Kappa Architecture is a software architecture pattern. Rather than using a relational DB like SQL or a key-value store like Cassandra, the canonical data store in a Kappa Architecture system is an append-only immutable log. From the log, data is streamed through a computational system and fed into auxiliary stores for serving.
Kappa Architecture is a simplification of Lambda Architecture. A Kappa Architecture system is like a Lambda Architecture system with the batch processing system removed. To replace batch processing, data is simply fed through the streaming system quickly.
Kappa Architecture revolutionizes database migrations and reorganizations: just delete your serving layer database and populate a new copy from the canonical store! Since there is no batch processing layer, only one set of code needs to be maintained.
The idea of Kappa Architecture was first described in an article by Jay Kreps from LinkedIn. Then came the talk “Turning the database inside out with Apache Samza” by Martin Kleppmann at 2014 StrangeLoop which inspired this web site.
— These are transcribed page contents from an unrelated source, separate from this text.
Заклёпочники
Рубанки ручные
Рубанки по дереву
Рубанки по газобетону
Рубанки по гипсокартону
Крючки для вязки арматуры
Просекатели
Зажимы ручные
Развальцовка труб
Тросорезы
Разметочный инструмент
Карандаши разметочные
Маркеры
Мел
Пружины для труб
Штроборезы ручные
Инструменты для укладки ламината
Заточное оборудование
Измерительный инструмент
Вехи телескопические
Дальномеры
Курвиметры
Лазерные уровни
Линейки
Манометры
TURNING THE DATABASE INSIDE OUT WITH APACHE SAMZA
HOW DO I MAKE MY OWN?
- Questioning the Lambda Architecture
- Apache Kafka and the Next 700 Stream Processing Systems
- Article by Jay Kreps: The Log: What every software engineer should know about real-time data’s unifying abstraction
- Presentation: Discovering Kappa Architecture the hard way
- Linux Foundation Presentation: Kappa Architecture: Our Experience
- Liquid: Unifying Nearline and Offline Big Data Integration (Summary of Liquid paper can be found here.)
- Article by Joan Goyeau: Functional Programming with Kafka Streams and Scala
LOG DATA STORES
An append-only immutable log store is the canonical store in a Kappa Architecture (or Lambda Architecture) system. Some log databases:
- Amazon Quantum Ledger Database (QLDB)
- Apache Kafka
- Apache Pulsar
- Amazon Kinesis
- Amazon DynamoDB Streams
- Azure Cosmos DB Change Feed
- Azure EventHub
- Chronicle Queue
STREAMING COMPUTATION SYSTEMS
In Kappa Architecture, data is fed from the log store into a streaming computation system. Some distributed streaming systems:
- Amazon Kinesis
- Apache Flink
- Apache Samza
- Apache Spark
- Apache Storm
- Apache Beam
- Azure Stream Analytics
- Hazelcast Jet
- Kafka Streams
SERVING LAYER STORES
The purpose of the serving layer is to provide optimized responses to queries. These databases aren’t used as canonical stores: at any point, you can wipe them and regenerate them from the canonical data store. Almost any database, in-memory or persistent, might be used in the serving layer. This also includes special-purpose databases, e.g. for full text search.